I had an early start prepping for the two artists I would interview at my Airbnb. Tribu Baharu were born to be cultural ambassadors for Colombia. Armed with the African-influenced Champeta music, they arrived ready for a fun interview, increased by the fact that I had spent three years living in their home country. They showed up about an hour late, which having lived in Colombia, I can tell you is pretty standard. I had put a large pot of coffee on to brew, which scored major points with my new Colombian friends.

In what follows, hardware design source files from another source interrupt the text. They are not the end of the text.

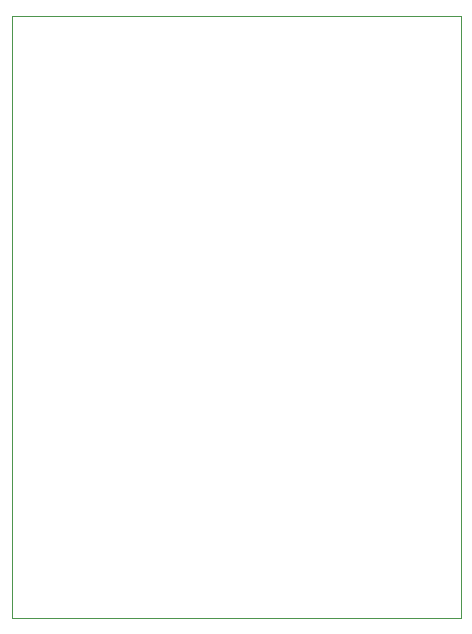
<source format=gm1>
G04 #@! TF.GenerationSoftware,KiCad,Pcbnew,7.0.10*
G04 #@! TF.CreationDate,2024-01-19T13:24:59-08:00*
G04 #@! TF.ProjectId,Jettabrain,4a657474-6162-4726-9169-6e2e6b696361,rev?*
G04 #@! TF.SameCoordinates,Original*
G04 #@! TF.FileFunction,Profile,NP*
%FSLAX46Y46*%
G04 Gerber Fmt 4.6, Leading zero omitted, Abs format (unit mm)*
G04 Created by KiCad (PCBNEW 7.0.10) date 2024-01-19 13:24:59*
%MOMM*%
%LPD*%
G01*
G04 APERTURE LIST*
G04 #@! TA.AperFunction,Profile*
%ADD10C,0.100000*%
G04 #@! TD*
G04 APERTURE END LIST*
D10*
X122274000Y-77270000D02*
X160274000Y-77270000D01*
X160274000Y-128270000D01*
X122274000Y-128270000D01*
X122274000Y-77270000D01*
M02*

</source>
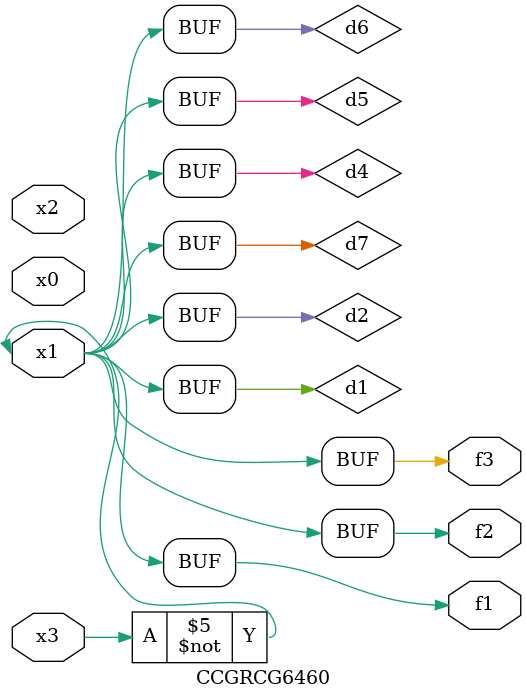
<source format=v>
module CCGRCG6460(
	input x0, x1, x2, x3,
	output f1, f2, f3
);

	wire d1, d2, d3, d4, d5, d6, d7;

	not (d1, x3);
	buf (d2, x1);
	xnor (d3, d1, d2);
	nor (d4, d1);
	buf (d5, d1, d2);
	buf (d6, d4, d5);
	nand (d7, d4);
	assign f1 = d6;
	assign f2 = d7;
	assign f3 = d6;
endmodule

</source>
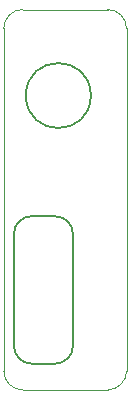
<source format=gbr>
%TF.GenerationSoftware,KiCad,Pcbnew,7.0.2-0*%
%TF.CreationDate,2023-08-13T20:03:35+08:00*%
%TF.ProjectId,Shield,53686965-6c64-42e6-9b69-6361645f7063,rev?*%
%TF.SameCoordinates,Original*%
%TF.FileFunction,Profile,NP*%
%FSLAX46Y46*%
G04 Gerber Fmt 4.6, Leading zero omitted, Abs format (unit mm)*
G04 Created by KiCad (PCBNEW 7.0.2-0) date 2023-08-13 20:03:35*
%MOMM*%
%LPD*%
G01*
G04 APERTURE LIST*
%TA.AperFunction,Profile*%
%ADD10C,0.100000*%
%TD*%
%TA.AperFunction,Profile*%
%ADD11C,0.200000*%
%TD*%
G04 APERTURE END LIST*
D10*
X147600000Y-116600000D02*
G75*
G03*
X149200000Y-115000000I0J1600000D01*
G01*
D11*
X143161729Y-114379189D02*
X141161729Y-114379189D01*
D10*
X138800000Y-96100000D02*
X138800000Y-86000000D01*
X138800000Y-115000000D02*
G75*
G03*
X140400000Y-116600000I1600000J0D01*
G01*
X138800000Y-115000000D02*
X138800000Y-102100000D01*
D11*
X144661729Y-103399846D02*
X144661730Y-112879189D01*
D10*
X147600000Y-116600000D02*
X140400000Y-116600000D01*
X138800000Y-102100000D02*
X138800000Y-96100000D01*
D11*
X141161729Y-101899829D02*
G75*
G03*
X139661729Y-103399846I-29J-1499971D01*
G01*
X143161729Y-114379130D02*
G75*
G03*
X144661730Y-112879189I71J1499930D01*
G01*
X139661711Y-112879189D02*
G75*
G03*
X141161729Y-114379189I1499989J-11D01*
G01*
X144661754Y-103399846D02*
G75*
G03*
X143161728Y-101899846I-1500054J-54D01*
G01*
D10*
X140400000Y-84400000D02*
G75*
G03*
X138800000Y-86000000I0J-1600000D01*
G01*
X149200000Y-86000000D02*
X149200000Y-115000000D01*
X147600000Y-84400000D02*
X140400000Y-84400000D01*
D11*
X139661729Y-112879189D02*
X139661729Y-103399846D01*
X146180000Y-91680000D02*
G75*
G03*
X146180000Y-91680000I-2750000J0D01*
G01*
D10*
X149200000Y-86000000D02*
G75*
G03*
X147600000Y-84400000I-1600000J0D01*
G01*
D11*
X141161729Y-101899846D02*
X143161728Y-101899846D01*
M02*

</source>
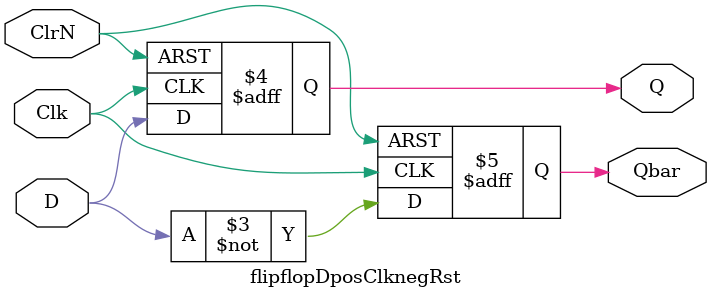
<source format=v>
/* 模組名稱： D型正反器（負緣觸發）
   著作權宣告：copyright 2012 林博仁(pika1021@gmail.com)
   */
`ifndef FLIPFLOPDPCLKPRST_V
	`define FLIPFLOPDPCLKPRST_V
	`timescale 1ns / 100ps
	module flipflopDposClknegRst(Q, Qbar, D, Clk, ClrN);
		input D, Clk, ClrN;
		output reg Q, Qbar;

		always @(posedge Clk or negedge ClrN)
		begin
			if(~ClrN) begin
				Q <= 0;
				Qbar <= 1;
			end else begin
				Q <= D;
				Qbar <= ~D;
			end
		end
	endmodule
`endif


</source>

We chatted about Tejo and Soccer and all things Colombia before sitting down. I was surprised at how on the ball they were, humorously pretending to interview each other at particularly funny parts in the interview. At one point they put me on the spot to learn some Champeta dance, a feat that I tried to stumble through. One thing Colombians appreciate is having an open heart and mind toward trying new things, so after my dance attempt, I put them on the spot to join me in a harmonica jam, which they were happy to oblige:
Next up was Qawalistan, a group that combines traditional Pakistani Qawwali music with Classic Rock from the U.S. The Pakistani troupe had planned to show up right on time until I told them the Tribu Baharu interview was running over. It was clear from the beginning that they wanted to get right to business in talking about their efforts with the U.S. Embassy in Pakistan. This was my first interview where the subjects were playing the role of bother interviewer and interviewee. It was clear they had certain points they wanted to emphasize but I finally managed to ask them few of my own questions. They showed up ready to jam, but jamming was more difficult than I anticipated as my harmonica was only in the key of D and we searched around before finding a suitable melody to jam on.
We got a sweet pic afterward that totally should be their next album cover.